Rentrée littéraire : "Sarah, Susanne et l'écrivain" d'Eric Reinhardt, la longue descente aux enfers d'une femme délaissée par son mari, en lice pour le Goncourt
Sarah, mère de famille et épouse en apparence comblée, confie son histoire à un écrivain qu'elle admire afin qu'il en fasse le récit. Lorsqu'elle réalise après 20 ans de mariage, que son mari est propriétaire de 75% de la demeure familiale, Sarah tente de rétablir l'égalité économique au sein de leur couple. Pour faire réagir son époux, elle décide de quitter leur foyer quelques mois. Une décision aux conséquences inattendues et bouleversantes.
Deux destins en écho
À partir de ce matériau, l'auteur, l'écrivain du titre, imagine un double, Susanne, une héroïne proche en tout point de Sarah, même âge, même situation familiale, même milieu social. Le dispositif romanesque de Sarah, Susanne et l'écrivain permet au destin de ces deux quadragénaires de se répondre en écho. À tel point que parfois le lecteur ne sait plus qui, de Susanne ou de Sarah, l'écrivain (avatar d'Eric Reinhardt) raconte la vie. Seuls quelques détails permettent de les différencier. Peu importe au fond car le processus de basculement et de dégringolade est à l'œuvre dans les deux cas. Éric Reinhardt nous tient en haleine d'un bout à l'autre du récit.
Sarah et son double de fiction sont deux idéalistes, deux passionnées qui, plutôt que de s'accommoder de la lente détérioration du désir, renversent les habitudes. Toutes deux confrontées au silence assourdissant et à la lâcheté de leur époux, se battent avec obstination. Ne rien lâcher, protéger les enfants des difficultés du couple, sacrifier son confort matériel et entrer dans un impitoyable rapport de force avec un mari qui n'est pas sans rappeler l'époux pervers et manipulateur de Bénédicte Ombredanne dans L'amour et les forêts, (Gallimard) autre roman d'Eric Reinhardt, récemment porté à l'écran par Valérie Donzelli avec Virginie Effira et Melvil Poupaud.
L'art et le sacré
Le destin des deux femmes pourrait servir de parfaite illustration à la théorie du pot de yaourt décrite par l'essayiste féministe Titiou Lecoq. Dans son ouvrage Le couple et l'argent, elle décortique le mécanisme par lequel les femmes en couple s'appauvrissent. Elles prennent souvent en charge les dépenses courantes, l'alimentation, les pots de yaourt, là où les hommes paient le crédit voiture ou la maison. En cas de séparation, s'ils ne sont pas mariés sous le régime de la communauté, madame repart avec le pot de yaourt et monsieur avec la voiture ou la maison.
Mais le roman d'Eric Reinhardt est bien plus qu'une histoire contemporaine précise et réaliste.

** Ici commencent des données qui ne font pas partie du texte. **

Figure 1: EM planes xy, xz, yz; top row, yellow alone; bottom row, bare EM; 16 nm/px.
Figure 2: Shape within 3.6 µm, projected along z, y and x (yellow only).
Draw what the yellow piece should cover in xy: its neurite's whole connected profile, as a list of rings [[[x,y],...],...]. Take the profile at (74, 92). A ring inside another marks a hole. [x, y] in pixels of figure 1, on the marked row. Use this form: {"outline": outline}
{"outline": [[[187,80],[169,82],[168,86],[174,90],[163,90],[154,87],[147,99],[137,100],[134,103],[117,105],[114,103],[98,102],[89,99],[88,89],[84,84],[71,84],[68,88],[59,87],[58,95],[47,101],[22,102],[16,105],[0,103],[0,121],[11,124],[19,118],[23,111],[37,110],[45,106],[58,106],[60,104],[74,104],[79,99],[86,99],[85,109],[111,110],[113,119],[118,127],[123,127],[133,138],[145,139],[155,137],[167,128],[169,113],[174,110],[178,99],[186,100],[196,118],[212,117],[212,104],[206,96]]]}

Dans ce jeu de miroirs entre Sarah et Susanne, il tisse sa toile dans un style singulier donnant à l'art et au sacré une place prépondérante. Au fil du récit, il est aussi question d’un mystérieux tableau religieux du XVIIe siècle, d'une église de dentelle ou encore d'une tête-coquillage inspirée de Francis Ponge. Autant d'œuvres singulières dont l'auteur retrace sans cesse les contours. Il n'a pas son pareil pour composer des images dans la tête du lecteur.
Sarah, Susanne et l'écrivain Eric Reinhardt (Gallimard – 417 pages – 22,00 euros)
Extrait :
Elle venait tous les soirs désormais. Elle s'asseyait sur le banc de pierre et surveillait les fenêtres illuminées, elle s'était acheté une bouteille thermos qu'elle remplissait d'un thé corsé, pour se tenir éveillée. Il y avait parfois des invités dans l'appartement, des personnes qu'elle n'avait jamais vues, et sa fille et son mari circulaient parmi ces présences une cigarette et un verre à la main. Ils riaient. Sa fille se passait la main dans les cheveux. Elle était devenue la maîtresse des lieux, leur gardienne. Un soir, elle la vit embrasser un garçon sur le balcon. En revanche, il était plus rare que Luigi se mêle aux convives, parce que réfugié dans sa chambre il travaillait d'arrache-pied dérivées et intégrales pour atteindre aux exigences oxfordiennes. Elle l'apercevait à son bureau face à la fenêtre, il regardait dehors de temps en temps mais rarement vers le bas, mais jamais vers sa mère statufiée sur sa glaciale assise de pierre.